居宅ケアマネは利用者の自宅を訪問することが多く、在宅生活を支えるために多様なサービスを組み合わせる調整力が求められます。施設ケアマネは施設内で医療職・介護職と連携しながら支援計画を管理する役割が中心です。どちらが向いているかは、自分の働き方の志向によって異なります。

ケアマネージャーの資格取得方法

ケアマネージャーになるには「介護支援専門員証」の取得が必要です。取得までのステップは次の通りです。

1

受験資格を満たす

介護福祉士・社会福祉士・看護師などの国家資格を取得後、5年以上の実務経験を積む必要があります。相談援助業務の実務経験5年以上でも受験資格を得られます。

2

介護支援専門員実務研修受講試験に合格する

都道府県が実施する試験で、全国平均の合格率は近年10〜20%前後と難易度は高めです。福祉・介護・保健医療分野から幅広く出題されます。

3

実務研修を修了する

試験合格後、87時間以上の「介護支援専門員実務研修」を受講・修了することで介護支援専門員証が交付されます。

4

5年ごとに更新研修を受ける

ケアマネージャーの資格は5年ごとの更新が必要です。更新研修を修了しないと資格が失効するため、取得後も継続的な学習が求められます。

ケアマネージャーの給与・年収の相場

ケアマネージャーの給与は、勤務先の種別・経験年数・地域によって差があります。厚生労働省の調査をもとにした一般的な相場は以下の通りです。

種別 月収の目安 年収の目安
居宅ケアマネ(経験3〜5年) 25〜30万円前後 300〜380万円前後
主任ケアマネ 28〜35万円前後 350〜450万円前後
施設ケアマネ 23〜30万円前後 280〜380万円前後

専門性の高さに対して給与水準が低いと感じる現場の声は少なくありません。ただし、処遇改善加算の制度拡充や主任ケアマネージャー資格の取得によって収入を上げられる余地もあります。

ケアマネージャーに向いている人・向いていない人

向いている人の特徴
  • 「聴く」ことが苦にならない人。
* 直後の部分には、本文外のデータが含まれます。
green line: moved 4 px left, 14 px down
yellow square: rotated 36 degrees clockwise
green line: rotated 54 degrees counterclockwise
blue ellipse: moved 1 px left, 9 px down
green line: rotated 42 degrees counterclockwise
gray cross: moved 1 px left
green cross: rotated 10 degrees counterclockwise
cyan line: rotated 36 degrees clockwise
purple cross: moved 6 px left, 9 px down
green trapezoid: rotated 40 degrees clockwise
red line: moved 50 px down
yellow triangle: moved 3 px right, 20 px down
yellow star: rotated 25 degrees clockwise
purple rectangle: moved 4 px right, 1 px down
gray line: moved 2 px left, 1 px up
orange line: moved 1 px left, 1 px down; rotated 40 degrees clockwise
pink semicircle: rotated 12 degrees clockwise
利用者・家族の話を丁寧に聞き続けられる
  • 複数の案件を同時に管理するマルチタスクが得意な人
  • 医療・介護・行政など多様な関係者と柔軟に連携できる人
  • 「誰かのために動く」という動機が長期にわたって持続できる人
  • 正解のない課題に向き合い続けることが苦でない人
しんどくなりやすい人の特徴
  • 「目に見える成果」がないと動機を保ちにくい人
  • 書類作成・行政手続きが根本的に合わない人
  • 感情移入が強く、担当後も気持ちを切り替えにくい人
  • 曖昧な状況に耐えにくく「早く答えを出したい」志向が強い人

ケアマネージャーのキャリアパス

ケアマネージャーとして経験を積んだ後のキャリアは複数あります。同じ居宅ケアマネとして専門性を深めていく道のほか、主任ケアマネージャーとして後進の育成や地域ケア会議への参加といったマネジメント業務に携わる道があります。
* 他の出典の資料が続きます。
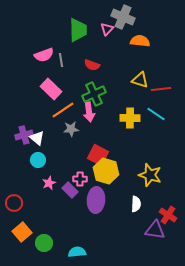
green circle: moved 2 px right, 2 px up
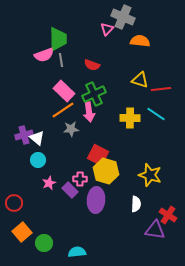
green trapezoid: moved 20 px left, 9 px down
pink rectangle: moved 13 px right, 2 px down
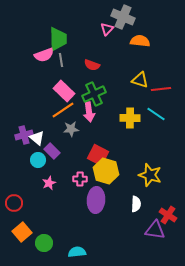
purple rectangle: moved 18 px left, 39 px up
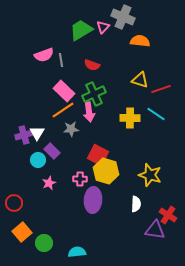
pink triangle: moved 4 px left, 2 px up
green trapezoid: moved 23 px right, 9 px up; rotated 120 degrees counterclockwise
red line: rotated 12 degrees counterclockwise
white triangle: moved 5 px up; rotated 21 degrees clockwise
purple ellipse: moved 3 px left
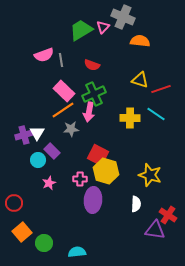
pink arrow: rotated 18 degrees clockwise
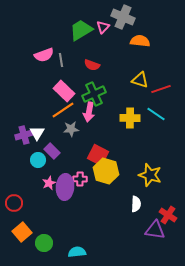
purple ellipse: moved 28 px left, 13 px up
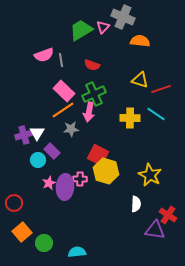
yellow star: rotated 10 degrees clockwise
また、地域包括支援センターの相談員や、施設の管理職・生活相談員への転身、独立して居宅介護支援事業所を開設するケースもあります。介護支援専門員証は個人に帰属する資格であるため、転職・独立においても強みとして活かせます。

ケアマネージャーに関するよくある質問

ケアマネージャーは未経験から目指せますか?
未経験から直接ケアマネージャーになることはできません。介護福祉士・社会福祉士・看護師などの国家資格を取得後、5年以上の実務経験を積んではじめて受験資格が生まれます。まず介護職・相談員・看護職などとして現場経験を積むことが第一歩です。
ケアマネージャーと生活相談員の違いは何ですか?
ケアマネージャーは介護保険制度に基づきケアプランを作成・管理する専門職です。一方、生活相談員は特養やデイサービスなどの施設で利用者・家族の相談対応や入退所調整を担う役割で、必ずしもケアマネ資格は必要ありません。活躍する制度・場面が異なります。
主任ケアマネージャーになるとどう変わりますか?
主任ケアマネージャーは、ケアマネ経験5年以上を経て研修を修了した上位資格です。後輩ケアマネの指導・地域ケア会議への参加・管理者としての役割が加わります。事業所によっては手当や給与が上がるケースもあります。